■ What is expected
Start to finish, retype the entries exactly while omitting the pictures.

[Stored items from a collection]
━━━━
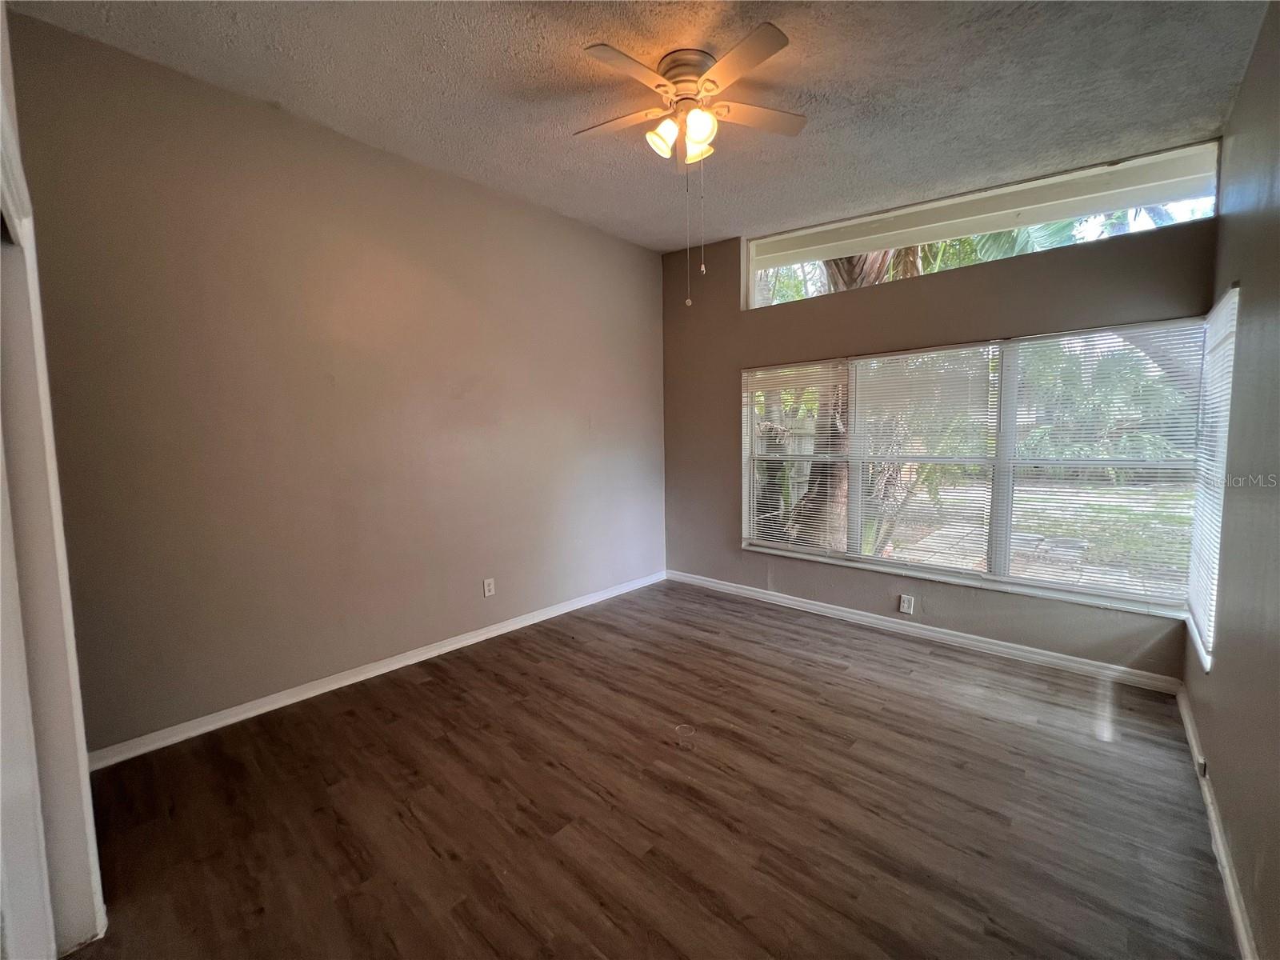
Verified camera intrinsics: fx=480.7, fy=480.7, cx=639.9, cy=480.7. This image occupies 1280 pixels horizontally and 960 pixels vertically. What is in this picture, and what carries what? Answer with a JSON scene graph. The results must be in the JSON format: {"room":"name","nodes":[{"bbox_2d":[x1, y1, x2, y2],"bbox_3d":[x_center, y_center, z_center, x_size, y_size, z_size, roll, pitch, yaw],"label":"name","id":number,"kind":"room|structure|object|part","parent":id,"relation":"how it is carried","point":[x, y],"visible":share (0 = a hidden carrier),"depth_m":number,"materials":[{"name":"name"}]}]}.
{"room":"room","nodes":[
{"label":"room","id":0,"kind":"room"},
{"bbox_2d":[0,0,108,959],"bbox_3d":[-1.409,0.230,0.953,1.176,2.221,0.238,4,7,42],"label":"door frame","id":1,"kind":"structure","parent":0,"point":[1,106],"depth_m":1.24,"materials":[{"name":"white paint"}]},
{"bbox_2d":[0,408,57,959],"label":"door","id":2,"kind":"structure","parent":1,"relation":"in","point":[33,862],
━━━━
■ Solution to this exercise
Verified camera intrinsics: fx=480.7, fy=480.7, cx=639.9, cy=480.7. This image occupies 1280 pixels horizontally and 960 pixels vertically. What is in this picture, and what carries what? Answer with a JSON scene graph. The results must be in the JSON format: {"room":"name","nodes":[{"bbox_2d":[x1, y1, x2, y2],"bbox_3d":[x_center, y_center, z_center, x_size, y_size, z_size, roll, pitch, yaw],"label":"name","id":number,"kind":"room|structure|object|part","parent":id,"relation":"how it is carried","point":[x, y],"visible":share (0 = a hidden carrier),"depth_m":number,"materials":[{"name":"name"}]}]}.
{"room":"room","nodes":[
{"label":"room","id":0,"kind":"room"},
{"bbox_2d":[0,0,108,959],"bbox_3d":[-1.409,0.230,0.953,1.176,2.221,0.238,4,7,42],"label":"door frame","id":1,"kind":"structure","parent":0,"point":[1,106],"depth_m":1.24,"materials":[{"name":"white paint"}]},
{"bbox_2d":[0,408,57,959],"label":"door","id":2,"kind":"structure","parent":1,"relation":"in","point":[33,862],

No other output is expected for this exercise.